***** EXTRACT PROVIDED *****

Firstly, are we asking whether you’re morally obligated to have a rational justification for forming friendships (or sexual liasons, or …), or whether you’re morally obligated to have a rational justification for treating Smith and Jones differently with respect to X given that Smith is your friend (or lover, or…) and Jones is not? I think the second question is actually the only one I broached, not the first; but I think most of the suspicion towards the notion of “rational justification” in these spheres gets whatever plausibility it has from the first. All I urged above is that “Smith is my friend and Jones isn’t” is a rational justification for treating Smith better than you treat Jones with regard to some things (although not, importantly, with regard to coercive violence), but that “Smith happens to have been born in the same country as I was but Jones wasn’t” is not, and that it’s wrong to treat Jones worse than you treat Smith without any good reason to do so. That leaves open the question of what to say about the grounds you might or might not have for having become Jones’s friend but not Smith’s in the first place. You might say, “look, you said that treating Jones worse than Smith without a rational justification is immoral, so doesn’t that mean you also need to come up with some rational justification for becoming Smith’s friend rather than Jones’s if you want to maintain your position?” Well, only if becoming Smith’s friend but not becoming Jones’s is treating Jones worse than you treat Smith. I don’t think it is, unless you can articulate some way in which becoming Smith’s friend but not Jones’s is in some way (e.g.) unfair to Smith. (Which it might be—if, for example I become Smith’s friend because he flatters me but despise Jones because he honestly criticizes me. But I think that forming friendships like that is pretty clearly ethically objectionable.) The fact that there’s a certain amount of arbitrariness involved in the formation of many of our ties doesn’t entail that by forming those ties we are treating anyone any better or worse than anyone else.

***** DATASET *****

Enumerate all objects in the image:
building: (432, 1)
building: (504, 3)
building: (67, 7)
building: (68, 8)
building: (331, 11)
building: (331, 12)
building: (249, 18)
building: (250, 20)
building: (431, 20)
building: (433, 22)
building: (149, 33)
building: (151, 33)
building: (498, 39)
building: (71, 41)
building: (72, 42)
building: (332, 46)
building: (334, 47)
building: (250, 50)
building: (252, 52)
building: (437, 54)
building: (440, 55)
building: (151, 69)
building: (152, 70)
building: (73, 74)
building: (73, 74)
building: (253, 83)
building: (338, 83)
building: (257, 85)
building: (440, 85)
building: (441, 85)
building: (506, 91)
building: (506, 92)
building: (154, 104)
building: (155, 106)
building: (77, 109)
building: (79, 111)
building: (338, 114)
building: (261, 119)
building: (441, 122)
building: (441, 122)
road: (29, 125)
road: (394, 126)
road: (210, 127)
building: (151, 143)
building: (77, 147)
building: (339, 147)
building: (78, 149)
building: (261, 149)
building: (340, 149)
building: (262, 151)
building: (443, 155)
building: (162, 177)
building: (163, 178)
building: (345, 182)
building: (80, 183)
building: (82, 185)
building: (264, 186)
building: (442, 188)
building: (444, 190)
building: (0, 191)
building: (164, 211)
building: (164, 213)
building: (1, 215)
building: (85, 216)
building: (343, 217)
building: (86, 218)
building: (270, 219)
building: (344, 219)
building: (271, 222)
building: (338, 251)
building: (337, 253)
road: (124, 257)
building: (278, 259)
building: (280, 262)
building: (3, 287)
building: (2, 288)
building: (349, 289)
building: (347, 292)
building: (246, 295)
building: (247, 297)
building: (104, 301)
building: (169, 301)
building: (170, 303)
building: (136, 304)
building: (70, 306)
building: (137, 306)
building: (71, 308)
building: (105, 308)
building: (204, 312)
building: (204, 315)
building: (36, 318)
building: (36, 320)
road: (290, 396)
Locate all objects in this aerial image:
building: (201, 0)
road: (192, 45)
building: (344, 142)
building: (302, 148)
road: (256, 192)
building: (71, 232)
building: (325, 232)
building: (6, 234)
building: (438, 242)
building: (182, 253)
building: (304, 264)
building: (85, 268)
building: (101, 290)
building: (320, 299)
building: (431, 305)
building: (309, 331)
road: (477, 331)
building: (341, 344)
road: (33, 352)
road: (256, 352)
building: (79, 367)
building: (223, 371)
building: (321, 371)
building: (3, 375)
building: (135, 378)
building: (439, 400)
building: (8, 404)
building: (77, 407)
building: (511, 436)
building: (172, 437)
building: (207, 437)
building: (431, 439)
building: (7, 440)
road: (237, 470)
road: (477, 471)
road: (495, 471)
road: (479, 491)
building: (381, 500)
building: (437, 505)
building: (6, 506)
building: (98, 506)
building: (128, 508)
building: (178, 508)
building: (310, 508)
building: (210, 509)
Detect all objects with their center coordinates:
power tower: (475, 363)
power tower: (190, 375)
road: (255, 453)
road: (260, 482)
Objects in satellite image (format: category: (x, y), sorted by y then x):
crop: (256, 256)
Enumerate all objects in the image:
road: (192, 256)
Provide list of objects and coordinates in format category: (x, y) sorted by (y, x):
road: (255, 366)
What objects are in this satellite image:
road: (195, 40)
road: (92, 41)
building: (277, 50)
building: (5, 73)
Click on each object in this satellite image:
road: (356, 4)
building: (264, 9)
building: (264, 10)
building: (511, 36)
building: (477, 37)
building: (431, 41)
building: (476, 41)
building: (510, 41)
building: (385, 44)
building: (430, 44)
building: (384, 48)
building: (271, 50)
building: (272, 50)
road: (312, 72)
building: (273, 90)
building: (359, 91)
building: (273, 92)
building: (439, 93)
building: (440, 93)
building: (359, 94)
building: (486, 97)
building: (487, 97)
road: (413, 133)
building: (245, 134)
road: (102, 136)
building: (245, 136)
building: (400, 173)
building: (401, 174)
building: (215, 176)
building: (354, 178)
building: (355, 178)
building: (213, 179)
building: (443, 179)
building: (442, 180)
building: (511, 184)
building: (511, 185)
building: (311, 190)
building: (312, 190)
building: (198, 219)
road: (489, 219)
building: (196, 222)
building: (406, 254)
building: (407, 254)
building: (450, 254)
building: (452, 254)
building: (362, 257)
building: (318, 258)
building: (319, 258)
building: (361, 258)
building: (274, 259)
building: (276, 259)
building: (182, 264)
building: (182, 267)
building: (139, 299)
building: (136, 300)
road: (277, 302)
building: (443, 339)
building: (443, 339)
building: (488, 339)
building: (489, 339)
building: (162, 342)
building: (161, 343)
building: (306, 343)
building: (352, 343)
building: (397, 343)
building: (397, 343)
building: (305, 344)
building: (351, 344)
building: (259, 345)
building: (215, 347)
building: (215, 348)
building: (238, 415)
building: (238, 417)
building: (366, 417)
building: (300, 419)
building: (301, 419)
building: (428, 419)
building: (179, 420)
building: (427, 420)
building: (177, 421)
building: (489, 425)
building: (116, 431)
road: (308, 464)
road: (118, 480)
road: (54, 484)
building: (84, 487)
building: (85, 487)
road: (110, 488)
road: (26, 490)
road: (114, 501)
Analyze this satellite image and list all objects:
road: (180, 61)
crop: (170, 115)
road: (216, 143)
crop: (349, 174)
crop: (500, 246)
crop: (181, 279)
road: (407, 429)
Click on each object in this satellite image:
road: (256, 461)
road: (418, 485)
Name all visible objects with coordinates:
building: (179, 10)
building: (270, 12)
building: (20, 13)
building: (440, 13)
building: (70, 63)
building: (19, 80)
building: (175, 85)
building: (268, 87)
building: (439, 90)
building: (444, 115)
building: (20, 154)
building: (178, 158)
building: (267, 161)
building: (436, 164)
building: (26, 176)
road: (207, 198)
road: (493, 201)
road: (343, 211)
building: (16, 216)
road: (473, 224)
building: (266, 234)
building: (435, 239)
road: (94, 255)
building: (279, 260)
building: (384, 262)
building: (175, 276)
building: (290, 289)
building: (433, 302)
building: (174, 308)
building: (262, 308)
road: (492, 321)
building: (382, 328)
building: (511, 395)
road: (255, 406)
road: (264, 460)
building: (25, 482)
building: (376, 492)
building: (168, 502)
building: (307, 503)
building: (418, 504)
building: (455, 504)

*****

#### [JOB 1]
Can you pull out the passage on friendship and rational justification, word for word and in full?
#### [JOB 2]
Could you copy everything in the listing from its very first line down to the line containing "building: (136, 304)", both ends included, reproducing those lines exactly and nothing else?

#### [WRITTEN ANSWER 1]
Firstly, are we asking whether you’re morally obligated to have a rational justification for forming friendships (or sexual liasons, or …), or whether you’re morally obligated to have a rational justification for treating Smith and Jones differently with respect to X given that Smith is your friend (or lover, or…) and Jones is not? I think the second question is actually the only one I broached, not the first; but I think most of the suspicion towards the notion of “rational justification” in these spheres gets whatever plausibility it has from the first. All I urged above is that “Smith is my friend and Jones isn’t” is a rational justification for treating Smith better than you treat Jones with regard to some things (although not, importantly, with regard to coercive violence), but that “Smith happens to have been born in the same country as I was but Jones wasn’t” is not, and that it’s wrong to treat Jones worse than you treat Smith without any good reason to do so. That leaves open the question of what to say about the grounds you might or might not have for having become Jones’s friend but not Smith’s in the first place. You might say, “look, you said that treating Jones worse than Smith without a rational justification is immoral, so doesn’t that mean you also need to come up with some rational justification for becoming Smith’s friend rather than Jones’s if you want to maintain your position?” Well, only if becoming Smith’s friend but not becoming Jones’s is treating Jones worse than you treat Smith. I don’t think it is, unless you can articulate some way in which becoming Smith’s friend but not Jones’s is in some way (e.g.) unfair to Smith. (Which it might be—if, for example I become Smith’s friend because he flatters me but despise Jones because he honestly criticizes me. But I think that forming friendships like that is pretty clearly ethically objectionable.) The fact that there’s a certain amount of arbitrariness involved in the formation of many of our ties doesn’t entail that by forming those ties we are treating anyone any better or worse than anyone else.

#### [WRITTEN ANSWER 2]
Enumerate all objects in the image:
building: (432, 1)
building: (504, 3)
building: (67, 7)
building: (68, 8)
building: (331, 11)
building: (331, 12)
building: (249, 18)
building: (250, 20)
building: (431, 20)
building: (433, 22)
building: (149, 33)
building: (151, 33)
building: (498, 39)
building: (71, 41)
building: (72, 42)
building: (332, 46)
building: (334, 47)
building: (250, 50)
building: (252, 52)
building: (437, 54)
building: (440, 55)
building: (151, 69)
building: (152, 70)
building: (73, 74)
building: (73, 74)
building: (253, 83)
building: (338, 83)
building: (257, 85)
building: (440, 85)
building: (441, 85)
building: (506, 91)
building: (506, 92)
building: (154, 104)
building: (155, 106)
building: (77, 109)
building: (79, 111)
building: (338, 114)
building: (261, 119)
building: (441, 122)
building: (441, 122)
road: (29, 125)
road: (394, 126)
road: (210, 127)
building: (151, 143)
building: (77, 147)
building: (339, 147)
building: (78, 149)
building: (261, 149)
building: (340, 149)
building: (262, 151)
building: (443, 155)
building: (162, 177)
building: (163, 178)
building: (345, 182)
building: (80, 183)
building: (82, 185)
building: (264, 186)
building: (442, 188)
building: (444, 190)
building: (0, 191)
building: (164, 211)
building: (164, 213)
building: (1, 215)
building: (85, 216)
building: (343, 217)
building: (86, 218)
building: (270, 219)
building: (344, 219)
building: (271, 222)
building: (338, 251)
building: (337, 253)
road: (124, 257)
building: (278, 259)
building: (280, 262)
building: (3, 287)
building: (2, 288)
building: (349, 289)
building: (347, 292)
building: (246, 295)
building: (247, 297)
building: (104, 301)
building: (169, 301)
building: (170, 303)
building: (136, 304)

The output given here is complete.